Yesterday, I visited friends who live along the Dargle Valley – on the other side of Inhlosane beside the uMngeni river. They are officially the “Dargle Hippies”, because they live simply, wear tie dyed clothes and have unruly hair, I guess. They are also very nice and I like them a lot. I had never visited Zuvuya, as their community is known, despite many invitations. My friend Katie and I bumped along the dirt road, led by happy hand-painted signs until we came across their collection of dwellings in the valley.
“There are plenty of examples of what not to do here” says Shine Murphy by way of introduction to the Rainbow Homestead. “We just keep on learning and once we have learnt, we like to share our knowledge” adds Sam Rose.
They are certainly doing plenty right, however. Living ‘off the grid’ for the past few years, generating all the energy they need from a couple of solar panels, fireplaces and a parabolic sunstove, is pretty impressive.
They have a flourishing food garden which supplies their community of ten with fresh greens and vegetables. Situated on a sunny slope, deep swales catch all the water which falls, rather than allowing it to drain away into the valley. Nitrogen fixing acacias, and fruit trees, are planted on the ridges, providing some shade and shelter from hail as well as biomass when they are felled (‘chop and drop’ is what Shine calls it) into the swales.

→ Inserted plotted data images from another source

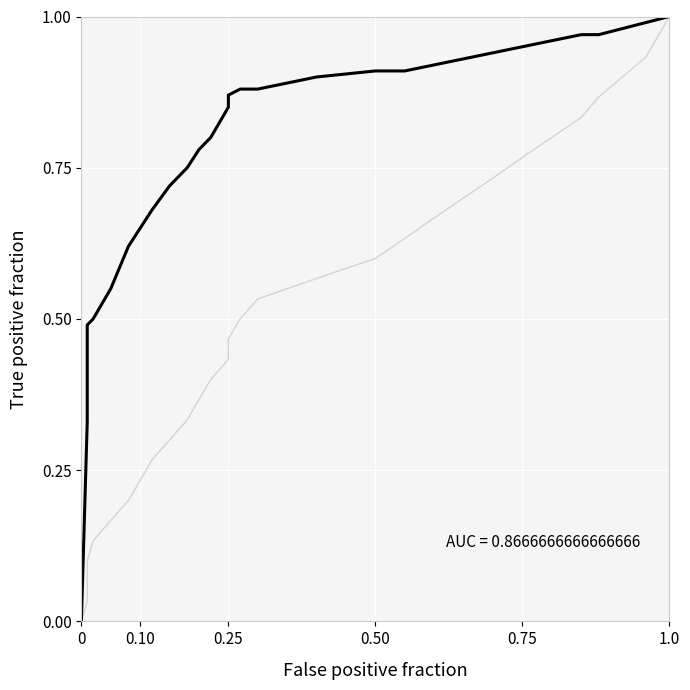

Does the chart display data point markers on the line(s)?

No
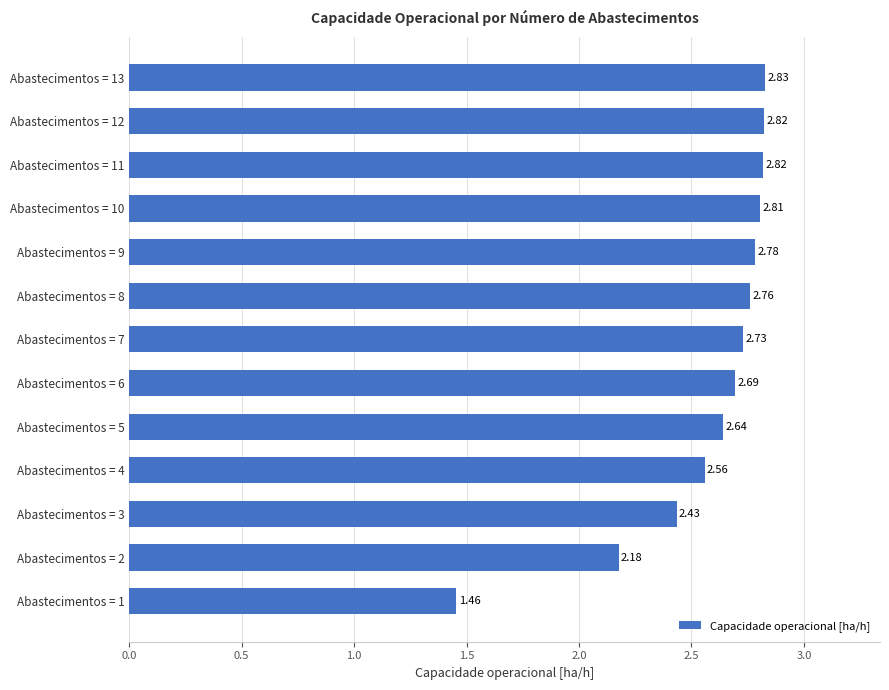

Are the bars grouped side by side (vs. stacked)?

No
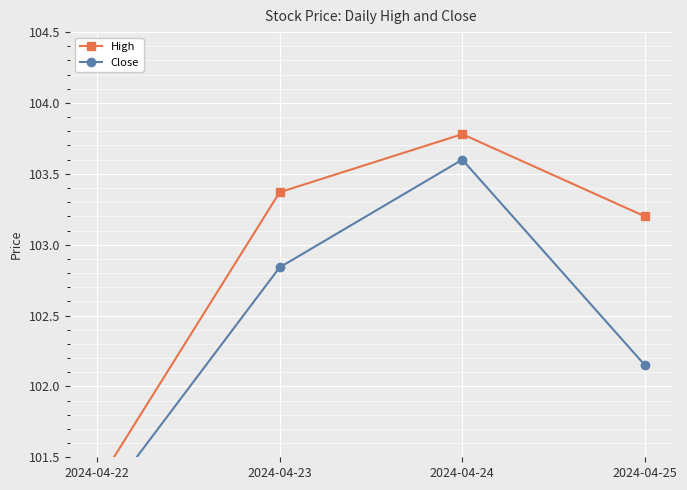

What is the sum of all High values?

411.7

Compost heaps are everywhere around the garden. “This soil is quite dreadful” says Shine, “In the beginning I couldn’t even bear to plant little seedlings into it – I felt so sorry for them.” Much effort is put into building the soil. Comfrey, which mines minerals from deep in the ground, is planted everywhere and used to make comfrey tea – an extremely good fertilizer and also added to the compost heaps. There is a small worm farm to create vermi-compost and worm tea, and the composting toilets the family use provide lots of good organic matter which is worked into the garden beds. Very little is taken off site – everything goes back into the soil.
A bee hive is close by as the importance of bees in a garden cannot be over emphasised. The first harvest of Rainbow honey was gathered recently and Katie was thrilled to recieve a golden jar. Lots of fragrant Buddleja shrubs are planted as wind breaks, which along with Ouhout, Polygala myrtifolia and Halleria lucida provide nectar for the bees and birds. “I am starting a food forest, which will eventually look after itself and create soil all on it’s own” Shine says.
Rainbow Homestead is very welcoming to anyone who would like to learn about sustainability and permaculture while they work. There is an overwhelming sense of abundance here, underpinned by the philosophy of “Live Simply so that others may Simply Live”. I’ll certainly be back.